STI closes 0.6% down as negative sentiment ruled markets over China data, US Fed rates

SINGAPORE - Negative sentiment over the latest slew of soft Chinese economic data and uncertainty over whether the US Federal Reserve will raise rates this week sidelined investors, while the ruling party's landslide victory didn't translate into optimism for local shares.

The benchmark Straits Times Index slipped 0.5 per cent at the opening bell on Monday - the first trading day after the general election (GE) - and stayed in negative territory for the most part, closing down 16.56 points or 0.6 per cent to 2,871.47.

Laggards include DBS Bank, which lost 0.6 per cent or 10 cents to S$17.62, Noble Group, which shed 6.9 per cent or 3.5 cents to 47.5 cents, and City Developments, which fell 2 per cent or 17 cents to S$8.18.

Penny plays ruled in a thin trading day, with SinoCloud Group plunging 33.3 per cent or 0.1 cent to 0.2 cents, with 133.6 million shares traded; Ezra Holdings slipped 3.2 per cent or 0.4 cent to 12.3 cents, with 85.2 million shares traded and airport solutions provider Stratech Group plunging 14.5 per cent or 0.8 cent to 4.7 cents, with 53.4 million shares traded.

"If before the GE there was no rally, then after GE, there is also no rally. Most people expected the PAP to win. The question is by what margin and how many seats the opposition will get. The stock market will react only if there is a real possibility of political instability, which there isn't. Markets tend to be globally driven, not by local politics," remisier Desmond Leong said.

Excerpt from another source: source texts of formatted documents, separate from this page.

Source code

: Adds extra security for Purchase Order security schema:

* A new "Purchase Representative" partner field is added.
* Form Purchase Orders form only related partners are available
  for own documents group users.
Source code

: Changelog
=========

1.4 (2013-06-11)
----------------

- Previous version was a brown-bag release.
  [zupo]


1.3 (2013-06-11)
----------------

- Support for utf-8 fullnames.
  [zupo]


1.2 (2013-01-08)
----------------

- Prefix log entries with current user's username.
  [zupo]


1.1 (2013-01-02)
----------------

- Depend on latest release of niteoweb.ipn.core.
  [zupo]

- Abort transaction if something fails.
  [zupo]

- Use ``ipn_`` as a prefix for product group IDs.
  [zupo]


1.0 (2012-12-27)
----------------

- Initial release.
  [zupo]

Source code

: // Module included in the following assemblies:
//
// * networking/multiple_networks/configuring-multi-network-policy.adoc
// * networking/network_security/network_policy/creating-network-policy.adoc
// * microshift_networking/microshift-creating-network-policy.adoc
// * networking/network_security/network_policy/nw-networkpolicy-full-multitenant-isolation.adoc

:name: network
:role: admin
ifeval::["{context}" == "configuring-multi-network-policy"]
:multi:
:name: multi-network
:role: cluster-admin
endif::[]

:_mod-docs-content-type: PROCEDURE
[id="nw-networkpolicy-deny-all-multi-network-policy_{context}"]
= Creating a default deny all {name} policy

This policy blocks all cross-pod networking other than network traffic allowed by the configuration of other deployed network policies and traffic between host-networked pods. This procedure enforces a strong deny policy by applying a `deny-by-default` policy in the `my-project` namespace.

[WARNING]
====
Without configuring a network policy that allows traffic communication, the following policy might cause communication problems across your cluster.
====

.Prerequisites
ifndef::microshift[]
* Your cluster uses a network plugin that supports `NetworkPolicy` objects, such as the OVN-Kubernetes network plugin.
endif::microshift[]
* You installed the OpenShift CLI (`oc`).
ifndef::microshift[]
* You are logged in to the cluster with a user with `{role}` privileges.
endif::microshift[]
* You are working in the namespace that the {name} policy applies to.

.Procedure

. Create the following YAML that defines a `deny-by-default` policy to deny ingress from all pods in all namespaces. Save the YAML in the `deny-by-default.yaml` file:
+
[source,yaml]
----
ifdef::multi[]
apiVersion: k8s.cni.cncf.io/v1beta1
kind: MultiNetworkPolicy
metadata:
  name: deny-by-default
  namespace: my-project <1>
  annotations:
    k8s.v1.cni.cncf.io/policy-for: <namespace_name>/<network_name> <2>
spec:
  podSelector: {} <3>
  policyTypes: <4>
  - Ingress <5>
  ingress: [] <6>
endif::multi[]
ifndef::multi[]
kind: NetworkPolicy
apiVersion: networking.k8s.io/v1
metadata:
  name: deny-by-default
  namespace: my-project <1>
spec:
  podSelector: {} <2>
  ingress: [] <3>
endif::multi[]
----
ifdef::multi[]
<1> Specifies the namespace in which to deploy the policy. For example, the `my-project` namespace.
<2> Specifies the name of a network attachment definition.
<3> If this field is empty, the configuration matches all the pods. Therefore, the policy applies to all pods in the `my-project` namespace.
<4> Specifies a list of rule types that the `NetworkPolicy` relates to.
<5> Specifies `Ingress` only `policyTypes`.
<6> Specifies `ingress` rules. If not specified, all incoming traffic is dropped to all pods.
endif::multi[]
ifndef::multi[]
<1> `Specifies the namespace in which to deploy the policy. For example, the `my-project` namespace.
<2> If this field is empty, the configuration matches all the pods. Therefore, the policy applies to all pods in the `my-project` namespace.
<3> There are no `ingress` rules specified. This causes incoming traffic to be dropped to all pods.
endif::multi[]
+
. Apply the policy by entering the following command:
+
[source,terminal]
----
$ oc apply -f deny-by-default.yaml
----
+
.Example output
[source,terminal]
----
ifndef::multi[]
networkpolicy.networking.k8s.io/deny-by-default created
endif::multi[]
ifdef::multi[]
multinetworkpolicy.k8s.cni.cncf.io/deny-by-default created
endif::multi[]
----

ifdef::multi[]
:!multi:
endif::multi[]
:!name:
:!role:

Investors instead were focused on this week's long-awaited and key Fed rate decision with sentiment cautious ahead of the announcement on Friday morning, Singapore time. The decision is seen as too close to call with economists and pundits split down the middle on whether the Fed will raise rates on Sept 17.

Citi Research said in a note on Monday volatility is expected to remain high across asset classes as investors await the US Fed decision.

"Low market expectations of a September Fed lift-off has helped risk assets over last few sessions. But, it is unlikely that market positioning will turn significantly bullish ahead of the event," Citi said.

Remisier Alvin Yong said: "Participants are mentally prepared for a rate hike this week, so if it doesn't happen, it's a bonus. If it happens, the market may take it in stride," he said.

Meanwhile, China's fixed-asset investment rose at the slowest pace in 15 years and industrial production continued to drift lower, while August retail sales topped projections, reports published over the weekend showed.

Despite soft Chinese economic data reinforcing fears of a harder than expected landing, traders say this is offset by hopes that Beijing will likely implement further stimulus measures to support the economy including more reserve requirement ratio cuts and lending rate cuts.

"However, more monetary policy easing is likely to be targeted at keeping liquidity conditions at a comfortable level, rather than providing more direct impulse to economic growth," IG Market analyst Bernard Aw said.